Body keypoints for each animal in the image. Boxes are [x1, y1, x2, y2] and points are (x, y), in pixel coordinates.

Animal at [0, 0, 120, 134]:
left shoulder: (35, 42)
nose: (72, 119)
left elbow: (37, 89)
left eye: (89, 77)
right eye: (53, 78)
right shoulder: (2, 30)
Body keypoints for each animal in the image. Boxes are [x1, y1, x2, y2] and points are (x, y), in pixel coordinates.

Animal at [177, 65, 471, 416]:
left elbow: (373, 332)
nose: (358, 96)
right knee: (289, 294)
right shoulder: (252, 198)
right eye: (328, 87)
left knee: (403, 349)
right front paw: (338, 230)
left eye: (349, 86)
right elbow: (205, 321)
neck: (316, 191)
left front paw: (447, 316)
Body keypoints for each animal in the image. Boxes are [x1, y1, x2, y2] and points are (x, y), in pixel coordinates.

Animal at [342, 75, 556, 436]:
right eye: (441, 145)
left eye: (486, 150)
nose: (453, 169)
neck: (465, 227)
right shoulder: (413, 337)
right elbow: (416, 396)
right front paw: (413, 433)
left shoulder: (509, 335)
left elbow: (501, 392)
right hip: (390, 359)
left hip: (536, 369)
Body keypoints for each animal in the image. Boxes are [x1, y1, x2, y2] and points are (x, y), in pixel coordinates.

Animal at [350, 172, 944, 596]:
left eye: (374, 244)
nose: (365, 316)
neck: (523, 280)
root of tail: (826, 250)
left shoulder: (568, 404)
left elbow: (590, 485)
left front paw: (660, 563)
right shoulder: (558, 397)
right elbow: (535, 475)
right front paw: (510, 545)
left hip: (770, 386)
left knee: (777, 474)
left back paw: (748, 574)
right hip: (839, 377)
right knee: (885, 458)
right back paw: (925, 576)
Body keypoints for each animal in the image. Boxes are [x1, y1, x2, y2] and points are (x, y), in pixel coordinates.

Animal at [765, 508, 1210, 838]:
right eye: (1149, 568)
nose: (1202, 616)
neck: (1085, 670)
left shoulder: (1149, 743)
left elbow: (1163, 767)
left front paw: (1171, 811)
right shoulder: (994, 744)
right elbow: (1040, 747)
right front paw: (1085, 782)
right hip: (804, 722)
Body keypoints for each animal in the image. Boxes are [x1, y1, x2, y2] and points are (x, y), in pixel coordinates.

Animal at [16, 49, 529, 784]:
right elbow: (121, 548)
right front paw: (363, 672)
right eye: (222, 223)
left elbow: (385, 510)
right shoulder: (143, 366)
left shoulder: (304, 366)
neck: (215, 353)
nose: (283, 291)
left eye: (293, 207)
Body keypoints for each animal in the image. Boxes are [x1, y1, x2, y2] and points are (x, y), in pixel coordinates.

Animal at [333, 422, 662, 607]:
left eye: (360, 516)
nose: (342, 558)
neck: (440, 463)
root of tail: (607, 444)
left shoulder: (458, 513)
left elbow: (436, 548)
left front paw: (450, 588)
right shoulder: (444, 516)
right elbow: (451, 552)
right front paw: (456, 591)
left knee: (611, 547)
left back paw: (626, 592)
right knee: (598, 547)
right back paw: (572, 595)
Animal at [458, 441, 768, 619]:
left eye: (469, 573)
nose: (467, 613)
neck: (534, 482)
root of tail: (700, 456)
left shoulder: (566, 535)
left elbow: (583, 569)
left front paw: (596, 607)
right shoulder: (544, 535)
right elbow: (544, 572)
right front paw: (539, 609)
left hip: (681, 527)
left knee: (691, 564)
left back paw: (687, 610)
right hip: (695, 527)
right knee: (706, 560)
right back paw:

════════

▶ ABOUT THIS TASK
What is asked for is an exact copy of the lines above from the one containing "left elbow: (501, 392)" through the one containing "left front paw: (660, 563)", and only those.

▶ ANSWER SPACE
left elbow: (501, 392)
right hip: (390, 359)
left hip: (536, 369)
Body keypoints for each animal in the image. Boxes are [x1, y1, x2, y2] and points are (x, y), in pixel coordinates.

Animal at [350, 172, 944, 596]:
left eye: (374, 244)
nose: (365, 316)
neck: (523, 280)
root of tail: (826, 250)
left shoulder: (568, 404)
left elbow: (590, 485)
left front paw: (660, 563)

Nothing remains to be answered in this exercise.